Trading executives speculated that the reputational damage could hurt the firm in journalistic credibility and might diminish attendance at investor conferences and hurt its software enterprises and future terminal contracts.
"They won't shut down the terminals, because the contracts are pretty tough to break," said one trader, who asked not to be identified to protect his own relationship with the company. "Even if they shut them down, they're still going to be paying for them. It clearly will impact new terminal subscribers and firms thinking about subscribing to them."
In the meantime, Bloomberg will have to act aggressively to mitigate future damage.
The company already has issued apologies but will need to provide full disclosure on the extent to which the information was used, said Jonathan Bernstein, president of Bernstein Crisis Management, which helps companies deal with such situations.
"There are very few things a company can do wrong that are worse than a breach of customer confidentiality," he said. "Trust in the organization that underlines its reputation is their most important asset."
Bernstein said the scandal could be worse than News Corp's revelations that its News of the World paper had been hacking cellphones to get stories.
"You have to do more than just apologize.
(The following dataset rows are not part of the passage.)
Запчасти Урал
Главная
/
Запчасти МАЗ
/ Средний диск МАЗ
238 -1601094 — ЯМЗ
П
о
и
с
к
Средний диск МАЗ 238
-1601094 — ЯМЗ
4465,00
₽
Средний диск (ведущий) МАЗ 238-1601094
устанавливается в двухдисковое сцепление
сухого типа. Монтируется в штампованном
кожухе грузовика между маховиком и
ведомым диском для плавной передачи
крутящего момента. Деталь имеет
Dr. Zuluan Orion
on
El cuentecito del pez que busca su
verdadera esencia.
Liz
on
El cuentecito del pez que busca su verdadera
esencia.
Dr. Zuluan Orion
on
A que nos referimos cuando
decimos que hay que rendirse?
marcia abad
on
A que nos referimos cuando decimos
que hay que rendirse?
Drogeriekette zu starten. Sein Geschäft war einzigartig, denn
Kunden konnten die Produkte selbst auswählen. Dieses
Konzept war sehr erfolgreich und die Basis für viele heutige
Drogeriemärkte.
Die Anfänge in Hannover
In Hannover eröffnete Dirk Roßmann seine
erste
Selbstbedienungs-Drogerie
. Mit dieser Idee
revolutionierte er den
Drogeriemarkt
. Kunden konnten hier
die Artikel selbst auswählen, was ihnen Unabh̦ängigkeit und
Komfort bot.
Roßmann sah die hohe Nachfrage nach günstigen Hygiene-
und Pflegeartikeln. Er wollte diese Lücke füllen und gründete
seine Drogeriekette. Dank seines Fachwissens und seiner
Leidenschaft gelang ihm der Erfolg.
You're going to have to engage in a campaign of transparency and consistency before people are going to trust you again," he said. "There are other ways to get that data (on the terminals), and I would guess now that some companies are going to find other ways to do it."
That's easier said than done, however, and some Wall Street pros doubted a significant move would take place.
"It just gives you pause," Matt Cheslock, a trader with Virtu Financial, told CNBC. "But I don't think it's going to stop anyone in the long run, because there's no alternative right now."
(Read More: Cramer: Wall Street Firms Won't Ditch Bloomberg)
(Disclosure: Bloomberg is a competitor of CNBC in reporting and distributing business news on the Web and on television.)